The Union Budget is the most important executive document published by the Government of India every year. In its annual Union Budget, the central government provides details of how much money it expects to receive from various sources and how it intends to spend the money.
India earns about 70-80 per cent of its total revenue through taxes. While taxation is the primary source of income for the government, it also generates a recurring income, called non-tax revenue. It comes from dividends and profits of public sector enterprises, interest, regulatory fees, fines and user charges for publicly provided goods and services.
Tax revenue comes from two categories, direct taxes and indirect taxes.
As the name suggests, it is levied directly on the taxpayers. Direct taxes include income tax and corporation tax. Income tax is levied on individuals and businesses other than companies. It is paid on income earned during a particular financial year.

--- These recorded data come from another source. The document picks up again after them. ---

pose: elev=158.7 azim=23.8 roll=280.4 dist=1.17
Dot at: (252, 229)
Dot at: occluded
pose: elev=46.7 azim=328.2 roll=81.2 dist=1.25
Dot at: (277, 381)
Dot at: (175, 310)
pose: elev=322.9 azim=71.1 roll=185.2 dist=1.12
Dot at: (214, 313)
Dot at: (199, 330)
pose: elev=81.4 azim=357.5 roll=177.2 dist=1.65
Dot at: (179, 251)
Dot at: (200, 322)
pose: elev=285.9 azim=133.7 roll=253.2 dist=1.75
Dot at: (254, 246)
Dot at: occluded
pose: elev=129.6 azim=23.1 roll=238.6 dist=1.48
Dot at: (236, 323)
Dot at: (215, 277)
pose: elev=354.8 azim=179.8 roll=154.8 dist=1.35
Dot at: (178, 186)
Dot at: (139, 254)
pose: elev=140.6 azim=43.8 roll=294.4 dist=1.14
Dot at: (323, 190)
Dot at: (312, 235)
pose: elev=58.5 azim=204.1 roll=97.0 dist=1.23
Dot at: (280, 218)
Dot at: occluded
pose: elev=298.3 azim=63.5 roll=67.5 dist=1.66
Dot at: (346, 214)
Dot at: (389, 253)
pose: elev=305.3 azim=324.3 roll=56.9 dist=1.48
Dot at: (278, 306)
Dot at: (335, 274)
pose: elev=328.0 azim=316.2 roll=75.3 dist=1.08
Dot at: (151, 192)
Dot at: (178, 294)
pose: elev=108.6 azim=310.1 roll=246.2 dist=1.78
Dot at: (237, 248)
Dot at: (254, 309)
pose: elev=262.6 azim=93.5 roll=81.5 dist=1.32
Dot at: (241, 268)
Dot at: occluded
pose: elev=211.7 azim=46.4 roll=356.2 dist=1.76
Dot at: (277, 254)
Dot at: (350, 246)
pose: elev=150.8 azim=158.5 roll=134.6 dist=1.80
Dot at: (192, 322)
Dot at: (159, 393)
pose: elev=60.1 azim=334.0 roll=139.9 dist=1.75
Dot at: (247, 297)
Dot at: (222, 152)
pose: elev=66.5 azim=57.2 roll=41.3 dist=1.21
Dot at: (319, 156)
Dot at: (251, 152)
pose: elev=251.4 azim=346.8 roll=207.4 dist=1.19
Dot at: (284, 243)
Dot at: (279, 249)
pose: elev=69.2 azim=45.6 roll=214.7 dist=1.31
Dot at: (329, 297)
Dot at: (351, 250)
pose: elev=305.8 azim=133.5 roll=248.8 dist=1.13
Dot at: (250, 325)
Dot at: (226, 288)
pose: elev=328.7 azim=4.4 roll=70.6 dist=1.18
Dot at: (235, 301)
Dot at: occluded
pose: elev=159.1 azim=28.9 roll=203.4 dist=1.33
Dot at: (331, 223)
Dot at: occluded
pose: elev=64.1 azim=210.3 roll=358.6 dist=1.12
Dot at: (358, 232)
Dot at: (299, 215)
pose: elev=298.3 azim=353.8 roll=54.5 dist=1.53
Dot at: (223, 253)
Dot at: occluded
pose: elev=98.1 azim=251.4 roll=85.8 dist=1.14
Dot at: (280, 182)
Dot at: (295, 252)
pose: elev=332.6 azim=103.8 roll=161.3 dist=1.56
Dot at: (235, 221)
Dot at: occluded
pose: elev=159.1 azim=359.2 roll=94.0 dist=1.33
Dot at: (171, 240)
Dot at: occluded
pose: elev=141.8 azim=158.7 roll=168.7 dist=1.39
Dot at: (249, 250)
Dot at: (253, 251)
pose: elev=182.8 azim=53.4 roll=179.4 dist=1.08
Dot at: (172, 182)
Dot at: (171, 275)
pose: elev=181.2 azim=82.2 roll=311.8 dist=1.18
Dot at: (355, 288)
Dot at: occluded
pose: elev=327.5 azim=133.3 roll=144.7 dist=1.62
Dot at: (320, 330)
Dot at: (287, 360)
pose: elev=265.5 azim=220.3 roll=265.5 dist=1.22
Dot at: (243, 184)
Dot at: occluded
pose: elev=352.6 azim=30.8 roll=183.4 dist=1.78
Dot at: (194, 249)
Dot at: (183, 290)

Corporation tax is the money paid by companies on the profits, made by them in a given financial year.
Indirect tax is levied by the government on goods and services, and not on the income, profit or revenue of an individual.
India introduced the Goods and Services Tax on July 1, 2017. It replaced many indirect taxes like VAT, excise duty, service tax, etc.
Indirect tax is not paid directly to the government by an individual but is collected and given to the government by an intermediary such as a manufacturer, trader or service provider. Indirect taxes include GST, Central Excise and Customs duty.
India’s Direct and Indirect tax collection
In the financial year 2021, India’s direct tax collection was Rs 9.45 lakh crore while indirect tax collection was Rs 10.71 lakh crore. Direct taxes in India are monitored by the Central Board of Direct Taxes (CBDT) and indirect taxes are monitored by the Central Board of Indirect Taxes and Customs.